Supplied information –
*****

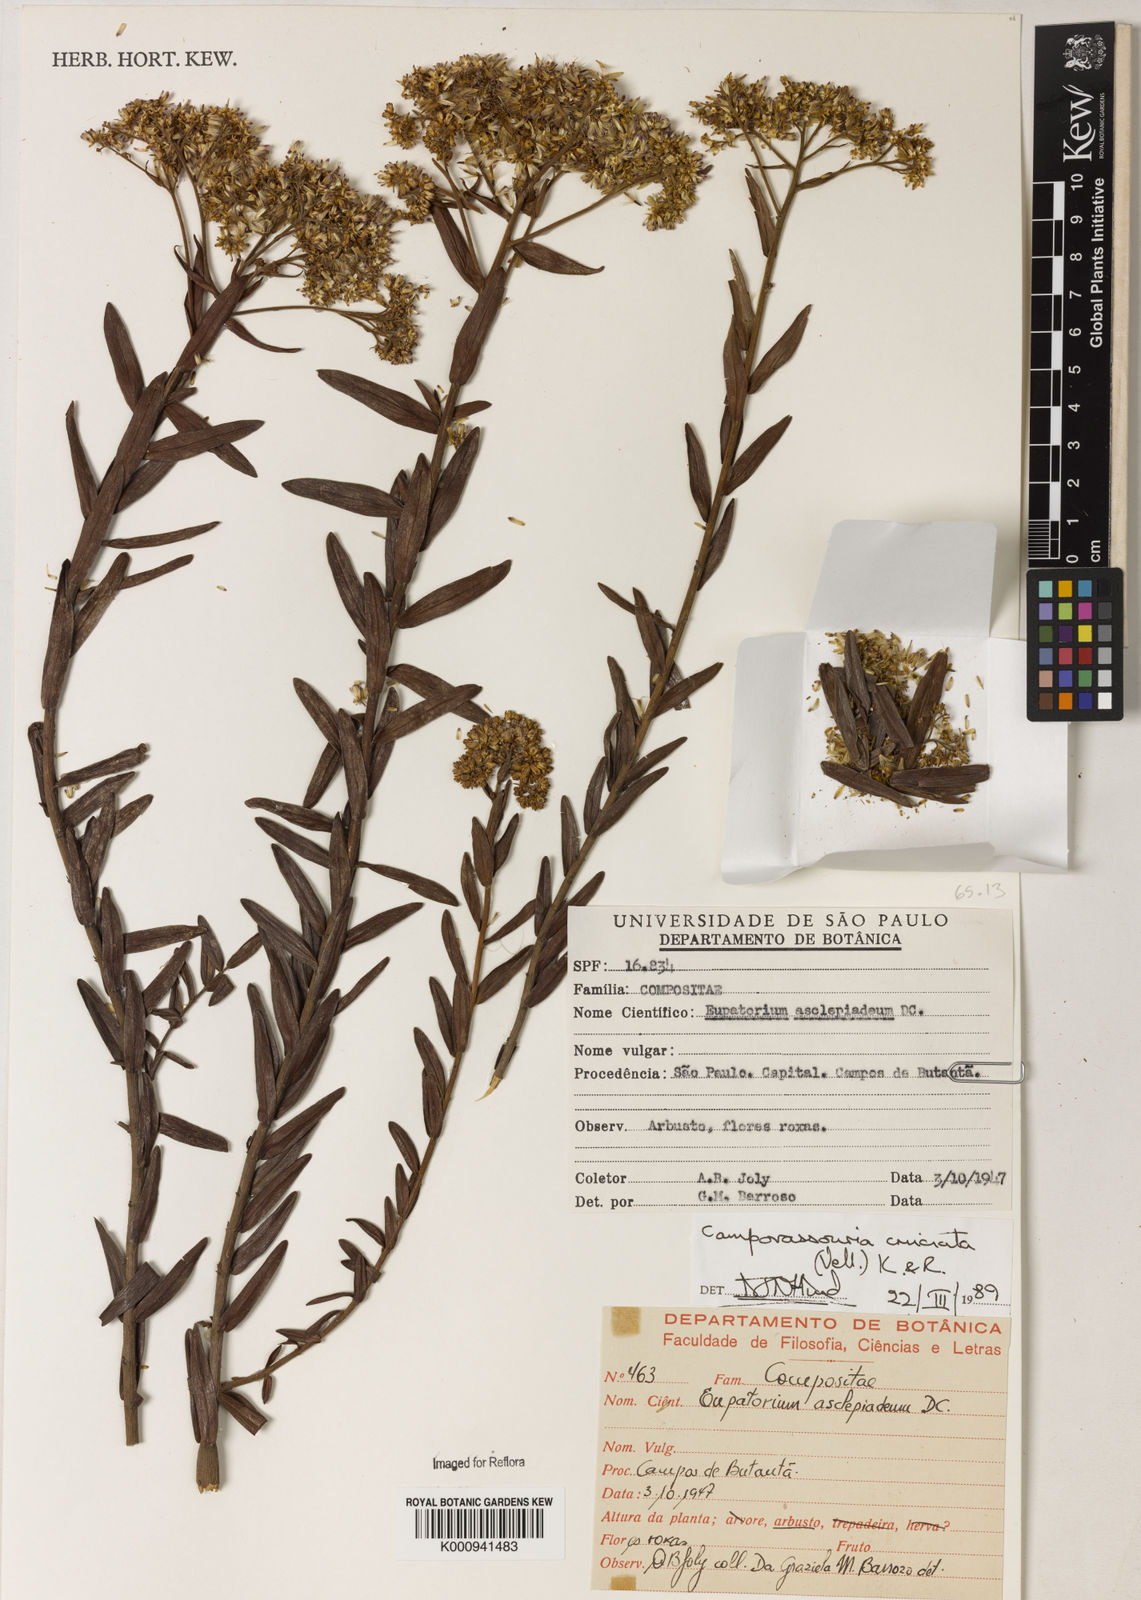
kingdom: Plantae
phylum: Tracheophyta
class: Magnoliopsida
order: Asterales
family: Asteraceae
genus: Campovassouria
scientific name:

*****

Directions for this task –
Print all of the lines above word for word, leaving out the pictures.

Written answer –
kingdom: Plantae
phylum: Tracheophyta
class: Magnoliopsida
order: Asterales
family: Asteraceae
genus: Campovassouria
scientific name:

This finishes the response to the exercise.